15min:
UNCERTAINTIES IN PROPERTIES CALCULATED FROM FITTED POTENTIAL FUNCTIONS and DETERMINING POTENTIAL FUNCTIONS FROM FITS TO BOUND \to CONTINUUM INTENSITY DATA .

ROBERT J. LE ROY, Department of Chemistry, University of Waterloo, Waterloo, Ontario N2L 3G1, Canada.

In recent years it has become increasingly common to analyse spectroscopic data by using ``direct potential fits" of simulated data generated from analytic potential energy functions to experiment to optimize the parameters defining that potential energy function. This has the advantages of circumventing use of the semiclassical approximations associated with traditional methodologies, and of directly yielding a closed-form expression that is the most compact and comprehensive way to summarize what we know about a molecule.
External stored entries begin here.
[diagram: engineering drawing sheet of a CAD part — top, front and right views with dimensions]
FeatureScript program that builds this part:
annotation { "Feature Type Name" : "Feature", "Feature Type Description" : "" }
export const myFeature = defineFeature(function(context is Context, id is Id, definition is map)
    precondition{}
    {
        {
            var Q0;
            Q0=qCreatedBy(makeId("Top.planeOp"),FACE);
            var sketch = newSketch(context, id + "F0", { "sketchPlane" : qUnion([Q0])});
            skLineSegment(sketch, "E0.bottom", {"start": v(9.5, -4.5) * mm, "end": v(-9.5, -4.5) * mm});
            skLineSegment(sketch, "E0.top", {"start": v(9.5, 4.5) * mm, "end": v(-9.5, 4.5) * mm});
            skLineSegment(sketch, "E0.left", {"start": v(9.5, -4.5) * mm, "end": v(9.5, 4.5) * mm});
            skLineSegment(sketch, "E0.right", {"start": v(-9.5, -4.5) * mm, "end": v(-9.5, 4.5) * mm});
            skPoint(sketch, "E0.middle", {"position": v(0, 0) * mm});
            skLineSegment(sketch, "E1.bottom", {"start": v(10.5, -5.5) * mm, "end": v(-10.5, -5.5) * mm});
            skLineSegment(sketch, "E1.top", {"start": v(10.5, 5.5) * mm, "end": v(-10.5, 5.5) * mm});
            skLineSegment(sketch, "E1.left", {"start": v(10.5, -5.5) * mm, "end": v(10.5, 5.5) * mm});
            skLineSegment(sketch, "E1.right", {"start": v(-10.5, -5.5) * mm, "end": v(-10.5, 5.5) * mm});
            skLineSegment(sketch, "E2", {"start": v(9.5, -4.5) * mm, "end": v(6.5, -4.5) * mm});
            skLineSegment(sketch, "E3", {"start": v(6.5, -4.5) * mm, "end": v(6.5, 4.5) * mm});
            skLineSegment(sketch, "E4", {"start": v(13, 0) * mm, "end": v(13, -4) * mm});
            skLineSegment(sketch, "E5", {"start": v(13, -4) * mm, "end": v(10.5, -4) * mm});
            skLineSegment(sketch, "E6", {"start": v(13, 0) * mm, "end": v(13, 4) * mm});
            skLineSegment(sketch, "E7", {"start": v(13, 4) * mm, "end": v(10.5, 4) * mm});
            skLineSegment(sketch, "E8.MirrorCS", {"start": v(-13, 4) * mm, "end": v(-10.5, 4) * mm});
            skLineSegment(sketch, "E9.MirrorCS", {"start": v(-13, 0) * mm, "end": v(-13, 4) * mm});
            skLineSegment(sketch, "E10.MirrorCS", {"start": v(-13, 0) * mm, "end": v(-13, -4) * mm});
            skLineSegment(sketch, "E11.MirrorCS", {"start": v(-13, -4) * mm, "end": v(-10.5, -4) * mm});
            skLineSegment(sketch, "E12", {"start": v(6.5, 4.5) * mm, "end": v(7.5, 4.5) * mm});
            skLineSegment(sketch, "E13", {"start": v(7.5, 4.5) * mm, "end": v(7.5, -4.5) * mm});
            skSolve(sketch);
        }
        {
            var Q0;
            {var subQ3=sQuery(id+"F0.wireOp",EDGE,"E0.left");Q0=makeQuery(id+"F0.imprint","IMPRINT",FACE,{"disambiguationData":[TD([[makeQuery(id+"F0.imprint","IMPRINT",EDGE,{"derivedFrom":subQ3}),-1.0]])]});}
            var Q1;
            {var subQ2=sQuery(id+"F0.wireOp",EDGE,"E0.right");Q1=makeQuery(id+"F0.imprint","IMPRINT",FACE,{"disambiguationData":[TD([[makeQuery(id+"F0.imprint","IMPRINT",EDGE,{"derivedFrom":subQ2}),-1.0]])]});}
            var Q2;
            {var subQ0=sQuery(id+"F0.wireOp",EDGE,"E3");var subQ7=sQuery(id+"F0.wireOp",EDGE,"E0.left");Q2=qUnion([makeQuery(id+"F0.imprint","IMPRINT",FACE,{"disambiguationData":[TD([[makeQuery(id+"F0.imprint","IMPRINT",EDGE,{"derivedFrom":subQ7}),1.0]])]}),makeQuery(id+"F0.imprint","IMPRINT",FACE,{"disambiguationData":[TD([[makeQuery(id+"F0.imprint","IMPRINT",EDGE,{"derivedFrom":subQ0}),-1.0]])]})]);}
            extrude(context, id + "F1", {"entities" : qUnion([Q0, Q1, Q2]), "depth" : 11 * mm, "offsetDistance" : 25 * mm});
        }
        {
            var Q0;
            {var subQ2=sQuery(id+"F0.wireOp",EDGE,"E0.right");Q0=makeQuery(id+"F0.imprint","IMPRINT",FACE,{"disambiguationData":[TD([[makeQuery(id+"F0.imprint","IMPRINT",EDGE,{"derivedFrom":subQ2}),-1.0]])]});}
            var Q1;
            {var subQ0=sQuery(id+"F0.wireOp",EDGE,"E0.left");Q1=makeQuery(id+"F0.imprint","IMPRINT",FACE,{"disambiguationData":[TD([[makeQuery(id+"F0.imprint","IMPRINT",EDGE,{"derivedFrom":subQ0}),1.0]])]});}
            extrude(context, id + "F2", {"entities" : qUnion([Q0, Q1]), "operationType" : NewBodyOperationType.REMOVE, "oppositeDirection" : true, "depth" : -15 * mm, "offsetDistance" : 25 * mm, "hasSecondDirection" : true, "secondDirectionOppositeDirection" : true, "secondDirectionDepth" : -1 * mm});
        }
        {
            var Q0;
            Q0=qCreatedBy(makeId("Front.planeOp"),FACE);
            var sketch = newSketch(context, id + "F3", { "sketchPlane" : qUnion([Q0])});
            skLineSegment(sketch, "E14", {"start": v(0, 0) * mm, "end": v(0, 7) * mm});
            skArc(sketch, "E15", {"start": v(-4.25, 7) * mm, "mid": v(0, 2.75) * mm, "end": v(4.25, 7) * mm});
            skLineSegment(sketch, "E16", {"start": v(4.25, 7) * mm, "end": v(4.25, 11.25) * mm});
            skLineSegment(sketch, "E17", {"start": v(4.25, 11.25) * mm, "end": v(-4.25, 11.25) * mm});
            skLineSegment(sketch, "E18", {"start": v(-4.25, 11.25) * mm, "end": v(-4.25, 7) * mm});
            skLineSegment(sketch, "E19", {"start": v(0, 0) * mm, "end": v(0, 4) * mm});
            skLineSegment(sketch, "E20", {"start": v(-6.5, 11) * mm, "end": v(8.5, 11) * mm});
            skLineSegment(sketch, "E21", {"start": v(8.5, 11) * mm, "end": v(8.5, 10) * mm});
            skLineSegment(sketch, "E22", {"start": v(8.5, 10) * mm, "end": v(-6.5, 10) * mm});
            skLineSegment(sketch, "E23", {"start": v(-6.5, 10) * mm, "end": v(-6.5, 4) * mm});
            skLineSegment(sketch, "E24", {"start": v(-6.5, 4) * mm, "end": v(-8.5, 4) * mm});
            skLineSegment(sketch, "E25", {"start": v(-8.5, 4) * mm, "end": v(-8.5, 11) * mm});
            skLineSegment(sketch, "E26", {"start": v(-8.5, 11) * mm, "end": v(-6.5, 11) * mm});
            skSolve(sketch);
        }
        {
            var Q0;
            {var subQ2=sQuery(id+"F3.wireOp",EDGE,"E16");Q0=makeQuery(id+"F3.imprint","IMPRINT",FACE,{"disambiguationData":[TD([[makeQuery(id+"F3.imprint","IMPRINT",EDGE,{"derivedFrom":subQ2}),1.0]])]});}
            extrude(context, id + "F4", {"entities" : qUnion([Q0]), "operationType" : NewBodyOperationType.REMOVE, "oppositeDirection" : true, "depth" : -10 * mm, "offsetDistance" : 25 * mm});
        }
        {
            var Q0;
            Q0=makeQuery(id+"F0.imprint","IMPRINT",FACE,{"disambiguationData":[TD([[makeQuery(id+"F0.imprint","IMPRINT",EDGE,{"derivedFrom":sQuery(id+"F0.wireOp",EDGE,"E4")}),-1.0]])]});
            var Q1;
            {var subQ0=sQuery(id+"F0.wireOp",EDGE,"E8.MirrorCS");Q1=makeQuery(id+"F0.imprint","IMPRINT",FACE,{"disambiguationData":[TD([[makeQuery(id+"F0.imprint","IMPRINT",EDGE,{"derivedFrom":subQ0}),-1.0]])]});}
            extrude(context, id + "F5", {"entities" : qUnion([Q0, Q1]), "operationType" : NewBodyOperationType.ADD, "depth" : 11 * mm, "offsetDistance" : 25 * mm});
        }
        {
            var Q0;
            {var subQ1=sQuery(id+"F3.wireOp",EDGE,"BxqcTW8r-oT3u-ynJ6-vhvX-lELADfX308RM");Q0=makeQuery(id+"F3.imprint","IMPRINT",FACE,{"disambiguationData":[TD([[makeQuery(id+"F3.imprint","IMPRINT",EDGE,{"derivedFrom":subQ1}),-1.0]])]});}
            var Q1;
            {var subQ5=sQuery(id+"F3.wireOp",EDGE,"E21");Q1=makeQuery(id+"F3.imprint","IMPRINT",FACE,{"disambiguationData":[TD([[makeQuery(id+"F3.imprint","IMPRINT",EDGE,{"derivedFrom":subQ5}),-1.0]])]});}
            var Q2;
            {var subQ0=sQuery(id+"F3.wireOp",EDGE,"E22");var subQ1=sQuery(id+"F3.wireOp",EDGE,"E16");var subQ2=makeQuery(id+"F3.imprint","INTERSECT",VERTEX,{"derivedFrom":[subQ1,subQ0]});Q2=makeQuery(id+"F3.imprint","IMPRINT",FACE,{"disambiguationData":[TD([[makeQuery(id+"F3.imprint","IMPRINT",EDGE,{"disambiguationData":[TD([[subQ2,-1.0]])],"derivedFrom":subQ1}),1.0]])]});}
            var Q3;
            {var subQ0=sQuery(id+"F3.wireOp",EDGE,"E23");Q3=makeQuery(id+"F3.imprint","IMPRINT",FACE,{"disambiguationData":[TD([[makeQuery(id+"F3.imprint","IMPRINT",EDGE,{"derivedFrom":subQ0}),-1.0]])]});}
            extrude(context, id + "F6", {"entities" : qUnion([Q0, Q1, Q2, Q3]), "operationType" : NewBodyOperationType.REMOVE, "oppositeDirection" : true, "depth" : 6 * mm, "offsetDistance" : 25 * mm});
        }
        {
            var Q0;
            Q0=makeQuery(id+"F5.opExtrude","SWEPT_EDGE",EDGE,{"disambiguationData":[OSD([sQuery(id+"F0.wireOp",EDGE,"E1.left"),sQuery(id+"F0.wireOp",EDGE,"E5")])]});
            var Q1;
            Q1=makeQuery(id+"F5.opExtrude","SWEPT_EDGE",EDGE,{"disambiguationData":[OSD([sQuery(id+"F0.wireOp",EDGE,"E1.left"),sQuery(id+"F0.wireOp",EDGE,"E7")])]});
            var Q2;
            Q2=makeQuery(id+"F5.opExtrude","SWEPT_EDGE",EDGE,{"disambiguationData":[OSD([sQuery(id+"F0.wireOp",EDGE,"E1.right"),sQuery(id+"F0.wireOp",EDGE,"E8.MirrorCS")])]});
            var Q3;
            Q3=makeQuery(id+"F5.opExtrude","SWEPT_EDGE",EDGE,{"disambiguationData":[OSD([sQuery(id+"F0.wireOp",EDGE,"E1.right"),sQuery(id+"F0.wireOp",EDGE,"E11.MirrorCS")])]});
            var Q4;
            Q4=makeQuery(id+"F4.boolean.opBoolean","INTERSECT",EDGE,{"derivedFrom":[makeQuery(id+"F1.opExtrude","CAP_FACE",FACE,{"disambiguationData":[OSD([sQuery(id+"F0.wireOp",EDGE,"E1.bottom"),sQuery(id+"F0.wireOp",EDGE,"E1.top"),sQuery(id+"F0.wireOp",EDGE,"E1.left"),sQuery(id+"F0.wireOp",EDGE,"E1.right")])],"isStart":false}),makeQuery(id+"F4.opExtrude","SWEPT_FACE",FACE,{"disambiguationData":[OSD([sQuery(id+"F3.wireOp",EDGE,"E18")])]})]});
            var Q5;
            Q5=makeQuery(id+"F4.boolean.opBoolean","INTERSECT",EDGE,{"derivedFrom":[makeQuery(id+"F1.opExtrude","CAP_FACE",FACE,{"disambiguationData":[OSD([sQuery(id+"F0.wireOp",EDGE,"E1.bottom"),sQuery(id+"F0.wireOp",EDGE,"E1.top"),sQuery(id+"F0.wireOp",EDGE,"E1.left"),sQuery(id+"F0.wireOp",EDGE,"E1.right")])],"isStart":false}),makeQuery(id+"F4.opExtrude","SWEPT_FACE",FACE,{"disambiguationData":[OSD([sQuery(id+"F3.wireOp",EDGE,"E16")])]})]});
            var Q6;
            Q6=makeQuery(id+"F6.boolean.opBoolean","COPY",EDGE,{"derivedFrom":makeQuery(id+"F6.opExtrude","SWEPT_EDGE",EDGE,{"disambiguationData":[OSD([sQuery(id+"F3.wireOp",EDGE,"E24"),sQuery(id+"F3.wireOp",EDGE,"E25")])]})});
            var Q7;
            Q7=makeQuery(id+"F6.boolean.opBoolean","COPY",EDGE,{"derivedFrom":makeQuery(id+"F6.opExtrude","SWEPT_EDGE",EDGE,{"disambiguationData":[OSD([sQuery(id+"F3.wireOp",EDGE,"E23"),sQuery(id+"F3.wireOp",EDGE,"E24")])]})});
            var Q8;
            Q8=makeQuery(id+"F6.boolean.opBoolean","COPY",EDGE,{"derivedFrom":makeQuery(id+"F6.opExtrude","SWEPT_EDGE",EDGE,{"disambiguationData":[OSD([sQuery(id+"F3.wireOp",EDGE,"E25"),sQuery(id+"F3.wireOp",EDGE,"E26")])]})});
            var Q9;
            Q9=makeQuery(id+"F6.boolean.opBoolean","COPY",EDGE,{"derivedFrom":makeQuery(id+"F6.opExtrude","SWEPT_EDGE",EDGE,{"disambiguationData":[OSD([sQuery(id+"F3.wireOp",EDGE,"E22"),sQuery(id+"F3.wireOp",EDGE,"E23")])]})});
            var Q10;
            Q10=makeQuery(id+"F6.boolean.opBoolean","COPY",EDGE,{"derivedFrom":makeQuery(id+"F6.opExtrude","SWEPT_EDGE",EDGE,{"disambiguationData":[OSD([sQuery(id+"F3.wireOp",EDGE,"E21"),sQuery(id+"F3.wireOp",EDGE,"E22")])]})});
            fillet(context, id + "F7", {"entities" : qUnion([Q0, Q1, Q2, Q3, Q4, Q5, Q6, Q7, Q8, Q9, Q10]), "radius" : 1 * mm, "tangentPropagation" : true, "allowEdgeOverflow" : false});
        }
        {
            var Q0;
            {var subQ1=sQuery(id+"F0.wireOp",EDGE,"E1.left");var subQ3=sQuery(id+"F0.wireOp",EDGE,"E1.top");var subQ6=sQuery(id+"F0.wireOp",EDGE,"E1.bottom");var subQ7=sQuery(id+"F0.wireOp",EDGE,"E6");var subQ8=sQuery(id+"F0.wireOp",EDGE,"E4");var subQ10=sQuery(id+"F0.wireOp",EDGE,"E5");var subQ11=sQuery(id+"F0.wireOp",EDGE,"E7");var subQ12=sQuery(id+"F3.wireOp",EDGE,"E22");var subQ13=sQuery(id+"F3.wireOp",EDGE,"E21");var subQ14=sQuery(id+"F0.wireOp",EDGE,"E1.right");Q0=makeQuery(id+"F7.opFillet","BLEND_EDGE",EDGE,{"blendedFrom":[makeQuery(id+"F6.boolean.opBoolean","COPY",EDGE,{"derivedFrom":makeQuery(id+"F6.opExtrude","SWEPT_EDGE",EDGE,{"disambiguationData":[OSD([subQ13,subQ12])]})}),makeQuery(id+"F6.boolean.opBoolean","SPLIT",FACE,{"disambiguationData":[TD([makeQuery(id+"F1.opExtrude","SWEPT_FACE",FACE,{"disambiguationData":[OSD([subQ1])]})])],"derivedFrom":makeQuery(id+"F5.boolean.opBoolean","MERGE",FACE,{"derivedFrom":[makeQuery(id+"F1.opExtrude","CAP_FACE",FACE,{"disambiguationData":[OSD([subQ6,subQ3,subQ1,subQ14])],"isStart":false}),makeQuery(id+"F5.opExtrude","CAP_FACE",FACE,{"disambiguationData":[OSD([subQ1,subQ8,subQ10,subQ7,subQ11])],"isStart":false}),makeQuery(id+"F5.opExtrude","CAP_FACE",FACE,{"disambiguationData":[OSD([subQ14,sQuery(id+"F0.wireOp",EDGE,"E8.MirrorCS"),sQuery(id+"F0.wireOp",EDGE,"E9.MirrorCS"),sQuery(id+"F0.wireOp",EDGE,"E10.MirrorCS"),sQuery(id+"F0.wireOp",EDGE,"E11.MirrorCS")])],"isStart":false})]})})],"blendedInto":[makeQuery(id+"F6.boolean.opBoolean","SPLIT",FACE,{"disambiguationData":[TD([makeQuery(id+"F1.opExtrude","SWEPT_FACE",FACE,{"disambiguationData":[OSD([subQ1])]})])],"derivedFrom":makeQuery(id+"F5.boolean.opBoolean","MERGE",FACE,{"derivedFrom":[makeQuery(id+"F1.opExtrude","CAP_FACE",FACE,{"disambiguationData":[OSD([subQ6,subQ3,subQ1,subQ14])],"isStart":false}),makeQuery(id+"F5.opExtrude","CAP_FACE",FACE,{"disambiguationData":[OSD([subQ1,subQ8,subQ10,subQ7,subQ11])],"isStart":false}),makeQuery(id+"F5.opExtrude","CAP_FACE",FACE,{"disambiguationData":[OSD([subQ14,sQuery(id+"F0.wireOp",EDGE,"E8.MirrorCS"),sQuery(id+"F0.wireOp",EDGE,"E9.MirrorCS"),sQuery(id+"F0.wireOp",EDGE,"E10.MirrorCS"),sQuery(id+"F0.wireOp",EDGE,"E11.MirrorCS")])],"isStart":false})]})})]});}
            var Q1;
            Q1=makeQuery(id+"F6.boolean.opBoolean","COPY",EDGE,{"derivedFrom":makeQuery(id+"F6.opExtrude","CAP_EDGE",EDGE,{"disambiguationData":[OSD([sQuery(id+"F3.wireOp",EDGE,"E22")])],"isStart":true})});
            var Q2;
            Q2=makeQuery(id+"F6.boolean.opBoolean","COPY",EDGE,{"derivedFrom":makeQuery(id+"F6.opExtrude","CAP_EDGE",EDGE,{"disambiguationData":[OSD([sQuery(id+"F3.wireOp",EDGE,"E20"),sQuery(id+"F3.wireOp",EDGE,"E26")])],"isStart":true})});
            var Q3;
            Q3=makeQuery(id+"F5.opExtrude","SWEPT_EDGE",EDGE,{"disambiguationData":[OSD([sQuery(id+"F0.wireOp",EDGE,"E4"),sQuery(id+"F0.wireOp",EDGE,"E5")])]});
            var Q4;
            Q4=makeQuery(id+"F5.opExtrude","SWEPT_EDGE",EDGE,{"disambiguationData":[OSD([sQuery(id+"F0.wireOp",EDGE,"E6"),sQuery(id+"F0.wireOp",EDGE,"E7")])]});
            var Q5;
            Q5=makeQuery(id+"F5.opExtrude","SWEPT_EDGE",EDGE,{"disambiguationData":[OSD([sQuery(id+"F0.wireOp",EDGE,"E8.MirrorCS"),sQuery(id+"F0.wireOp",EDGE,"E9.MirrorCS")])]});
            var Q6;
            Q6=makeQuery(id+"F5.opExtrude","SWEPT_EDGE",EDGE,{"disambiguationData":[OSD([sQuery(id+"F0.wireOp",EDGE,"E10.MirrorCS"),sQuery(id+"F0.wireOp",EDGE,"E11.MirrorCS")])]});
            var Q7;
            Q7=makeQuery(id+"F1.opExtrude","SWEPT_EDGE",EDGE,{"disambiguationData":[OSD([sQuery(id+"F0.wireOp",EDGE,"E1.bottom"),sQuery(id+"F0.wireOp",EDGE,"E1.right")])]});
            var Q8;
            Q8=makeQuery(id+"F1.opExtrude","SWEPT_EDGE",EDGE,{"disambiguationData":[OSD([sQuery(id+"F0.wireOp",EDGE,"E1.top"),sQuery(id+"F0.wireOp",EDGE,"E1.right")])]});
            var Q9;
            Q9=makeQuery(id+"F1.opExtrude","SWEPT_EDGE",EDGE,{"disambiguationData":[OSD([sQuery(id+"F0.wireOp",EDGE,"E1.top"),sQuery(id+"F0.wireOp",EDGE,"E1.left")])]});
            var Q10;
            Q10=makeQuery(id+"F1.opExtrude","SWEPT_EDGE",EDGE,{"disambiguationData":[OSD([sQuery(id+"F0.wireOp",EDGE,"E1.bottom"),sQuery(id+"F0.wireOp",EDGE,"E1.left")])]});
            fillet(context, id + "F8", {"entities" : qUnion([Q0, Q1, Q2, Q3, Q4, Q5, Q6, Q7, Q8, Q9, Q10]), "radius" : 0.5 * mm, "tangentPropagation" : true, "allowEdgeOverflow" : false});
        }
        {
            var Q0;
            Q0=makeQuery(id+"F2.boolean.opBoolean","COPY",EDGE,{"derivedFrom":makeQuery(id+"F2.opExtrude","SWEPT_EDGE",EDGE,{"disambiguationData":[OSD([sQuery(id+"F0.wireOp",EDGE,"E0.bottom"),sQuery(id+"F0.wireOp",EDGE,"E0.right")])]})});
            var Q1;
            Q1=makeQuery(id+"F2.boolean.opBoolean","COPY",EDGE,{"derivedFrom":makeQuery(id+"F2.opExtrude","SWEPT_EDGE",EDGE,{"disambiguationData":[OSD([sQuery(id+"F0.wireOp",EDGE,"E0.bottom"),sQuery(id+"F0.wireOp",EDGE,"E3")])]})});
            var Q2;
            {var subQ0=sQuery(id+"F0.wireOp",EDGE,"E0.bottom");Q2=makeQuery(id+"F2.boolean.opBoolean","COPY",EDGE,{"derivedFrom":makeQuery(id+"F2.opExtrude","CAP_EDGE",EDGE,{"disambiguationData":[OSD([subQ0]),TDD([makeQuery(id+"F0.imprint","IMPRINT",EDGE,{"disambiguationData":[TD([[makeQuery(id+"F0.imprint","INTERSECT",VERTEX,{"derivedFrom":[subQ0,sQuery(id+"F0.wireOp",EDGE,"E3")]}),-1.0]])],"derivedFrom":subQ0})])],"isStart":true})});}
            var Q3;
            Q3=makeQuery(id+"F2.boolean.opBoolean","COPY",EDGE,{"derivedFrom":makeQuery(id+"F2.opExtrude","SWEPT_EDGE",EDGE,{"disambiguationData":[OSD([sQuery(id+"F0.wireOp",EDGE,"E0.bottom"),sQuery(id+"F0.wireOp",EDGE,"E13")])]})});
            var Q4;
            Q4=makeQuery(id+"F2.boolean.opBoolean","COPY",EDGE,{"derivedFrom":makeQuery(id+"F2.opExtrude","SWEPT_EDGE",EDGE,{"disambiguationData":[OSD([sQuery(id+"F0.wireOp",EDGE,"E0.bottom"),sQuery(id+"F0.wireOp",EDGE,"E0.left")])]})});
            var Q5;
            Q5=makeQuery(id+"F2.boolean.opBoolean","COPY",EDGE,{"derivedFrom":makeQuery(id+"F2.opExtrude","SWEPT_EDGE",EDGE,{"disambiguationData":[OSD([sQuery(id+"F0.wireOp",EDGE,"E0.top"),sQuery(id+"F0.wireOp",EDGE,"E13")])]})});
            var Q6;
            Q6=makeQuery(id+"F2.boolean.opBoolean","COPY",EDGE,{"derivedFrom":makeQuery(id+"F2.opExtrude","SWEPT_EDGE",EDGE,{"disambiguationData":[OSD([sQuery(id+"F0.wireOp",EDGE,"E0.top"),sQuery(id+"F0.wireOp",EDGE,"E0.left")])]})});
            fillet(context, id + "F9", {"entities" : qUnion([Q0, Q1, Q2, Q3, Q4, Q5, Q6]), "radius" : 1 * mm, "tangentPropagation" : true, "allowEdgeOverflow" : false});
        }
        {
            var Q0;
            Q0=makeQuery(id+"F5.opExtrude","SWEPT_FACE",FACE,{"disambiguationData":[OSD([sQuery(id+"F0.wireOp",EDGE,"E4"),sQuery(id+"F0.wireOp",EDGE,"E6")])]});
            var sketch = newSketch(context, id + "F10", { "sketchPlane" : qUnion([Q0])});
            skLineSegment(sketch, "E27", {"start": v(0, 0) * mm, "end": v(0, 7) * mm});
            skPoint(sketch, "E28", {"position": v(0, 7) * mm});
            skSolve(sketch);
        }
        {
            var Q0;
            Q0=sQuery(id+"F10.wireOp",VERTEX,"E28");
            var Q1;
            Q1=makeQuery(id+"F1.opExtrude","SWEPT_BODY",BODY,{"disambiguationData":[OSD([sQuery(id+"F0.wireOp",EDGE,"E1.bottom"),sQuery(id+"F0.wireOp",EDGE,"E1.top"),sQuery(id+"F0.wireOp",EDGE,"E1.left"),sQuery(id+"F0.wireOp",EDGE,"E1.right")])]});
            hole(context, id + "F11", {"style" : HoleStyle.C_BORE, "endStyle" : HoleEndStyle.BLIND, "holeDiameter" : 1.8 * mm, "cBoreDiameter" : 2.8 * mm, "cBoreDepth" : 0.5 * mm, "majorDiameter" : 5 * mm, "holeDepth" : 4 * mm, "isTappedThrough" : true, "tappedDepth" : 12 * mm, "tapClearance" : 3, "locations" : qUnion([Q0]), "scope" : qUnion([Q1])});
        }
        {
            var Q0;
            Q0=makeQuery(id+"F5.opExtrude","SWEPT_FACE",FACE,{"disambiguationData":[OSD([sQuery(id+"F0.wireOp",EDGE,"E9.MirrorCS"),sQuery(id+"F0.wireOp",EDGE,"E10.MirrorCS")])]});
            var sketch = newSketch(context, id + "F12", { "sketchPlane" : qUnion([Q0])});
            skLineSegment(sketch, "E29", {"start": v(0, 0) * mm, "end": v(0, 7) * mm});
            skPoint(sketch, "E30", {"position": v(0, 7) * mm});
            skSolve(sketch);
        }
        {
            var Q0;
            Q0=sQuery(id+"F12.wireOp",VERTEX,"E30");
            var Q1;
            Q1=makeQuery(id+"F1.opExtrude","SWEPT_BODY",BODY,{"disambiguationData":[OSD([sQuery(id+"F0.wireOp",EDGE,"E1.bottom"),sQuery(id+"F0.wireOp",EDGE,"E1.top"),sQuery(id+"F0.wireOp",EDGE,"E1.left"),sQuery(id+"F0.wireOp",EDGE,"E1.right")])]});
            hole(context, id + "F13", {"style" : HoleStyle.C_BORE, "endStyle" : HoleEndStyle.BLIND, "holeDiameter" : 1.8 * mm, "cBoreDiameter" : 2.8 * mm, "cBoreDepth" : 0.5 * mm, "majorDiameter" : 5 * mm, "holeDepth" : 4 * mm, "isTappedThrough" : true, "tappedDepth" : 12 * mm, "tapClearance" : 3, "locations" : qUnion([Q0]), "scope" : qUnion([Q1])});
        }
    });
A question which then arises is: What are the uncertainties in properties computed using this potential? ~ It turns out that this question is very closely related to the question of how to apply this simulation/fitting method efficiently to the analysis of bound \to continuum intensity data. Both depend upon being able to answer the question: What are the partial derivatives of a wavefunction with respect to the parameters defining the potential energy function from which it is generated? ~ It will be shown that such partial derivatives may be obtained readily as the `particular' solutions of linear inhomogeneous differential equations of a type that is routinely solved in another context for calculating the centrifugal distortion constants of diatomic molecules., Applications of this technique have been incorporated into the publicly available bound-state data analysis and simulation program DPotFit and the distributed bound \to continuum simulation/fitting program BCONT.